:: PROBLEM TO SOLVE ::
Nothing in the records may be left out or altered; reproduce them all exactly.

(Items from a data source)

################

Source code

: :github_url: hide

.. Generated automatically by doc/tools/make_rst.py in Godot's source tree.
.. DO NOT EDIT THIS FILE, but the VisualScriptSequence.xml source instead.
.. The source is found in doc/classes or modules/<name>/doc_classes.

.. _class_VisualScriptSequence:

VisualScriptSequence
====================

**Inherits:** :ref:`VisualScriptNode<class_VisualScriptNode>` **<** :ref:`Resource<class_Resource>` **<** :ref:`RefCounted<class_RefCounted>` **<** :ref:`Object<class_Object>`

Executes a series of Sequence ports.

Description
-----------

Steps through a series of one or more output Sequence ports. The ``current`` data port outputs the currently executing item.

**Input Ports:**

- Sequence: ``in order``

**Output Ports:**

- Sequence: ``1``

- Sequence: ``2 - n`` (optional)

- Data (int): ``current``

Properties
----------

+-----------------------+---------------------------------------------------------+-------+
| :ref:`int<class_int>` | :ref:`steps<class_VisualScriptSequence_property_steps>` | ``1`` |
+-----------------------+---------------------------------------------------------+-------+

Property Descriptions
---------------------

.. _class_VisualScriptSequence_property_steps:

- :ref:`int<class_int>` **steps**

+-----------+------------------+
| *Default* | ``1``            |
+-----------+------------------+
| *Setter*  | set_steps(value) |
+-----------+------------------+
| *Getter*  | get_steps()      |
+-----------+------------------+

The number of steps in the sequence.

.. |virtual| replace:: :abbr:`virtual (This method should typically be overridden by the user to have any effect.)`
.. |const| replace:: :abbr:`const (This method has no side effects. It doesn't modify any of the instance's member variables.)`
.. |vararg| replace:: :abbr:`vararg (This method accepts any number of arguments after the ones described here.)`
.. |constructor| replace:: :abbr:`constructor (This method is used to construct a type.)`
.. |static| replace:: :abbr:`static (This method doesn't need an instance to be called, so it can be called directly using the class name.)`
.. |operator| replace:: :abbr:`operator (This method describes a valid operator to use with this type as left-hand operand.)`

################

:: RESULT ::
Source code

: :github_url: hide

.. Generated automatically by doc/tools/make_rst.py in Godot's source tree.
.. DO NOT EDIT THIS FILE, but the VisualScriptSequence.xml source instead.
.. The source is found in doc/classes or modules/<name>/doc_classes.

.. _class_VisualScriptSequence:

VisualScriptSequence
====================

**Inherits:** :ref:`VisualScriptNode<class_VisualScriptNode>` **<** :ref:`Resource<class_Resource>` **<** :ref:`RefCounted<class_RefCounted>` **<** :ref:`Object<class_Object>`

Executes a series of Sequence ports.

Description
-----------

Steps through a series of one or more output Sequence ports. The ``current`` data port outputs the currently executing item.

**Input Ports:**

- Sequence: ``in order``

**Output Ports:**

- Sequence: ``1``

- Sequence: ``2 - n`` (optional)

- Data (int): ``current``

Properties
----------

+-----------------------+---------------------------------------------------------+-------+
| :ref:`int<class_int>` | :ref:`steps<class_VisualScriptSequence_property_steps>` | ``1`` |
+-----------------------+---------------------------------------------------------+-------+

Property Descriptions
---------------------

.. _class_VisualScriptSequence_property_steps:

- :ref:`int<class_int>` **steps**

+-----------+------------------+
| *Default* | ``1``            |
+-----------+------------------+
| *Setter*  | set_steps(value) |
+-----------+------------------+
| *Getter*  | get_steps()      |
+-----------+------------------+

The number of steps in the sequence.

.. |virtual| replace:: :abbr:`virtual (This method should typically be overridden by the user to have any effect.)`
.. |const| replace:: :abbr:`const (This method has no side effects. It doesn't modify any of the instance's member variables.)`
.. |vararg| replace:: :abbr:`vararg (This method accepts any number of arguments after the ones described here.)`
.. |constructor| replace:: :abbr:`constructor (This method is used to construct a type.)`
.. |static| replace:: :abbr:`static (This method doesn't need an instance to be called, so it can be called directly using the class name.)`
.. |operator| replace:: :abbr:`operator (This method describes a valid operator to use with this type as left-hand operand.)`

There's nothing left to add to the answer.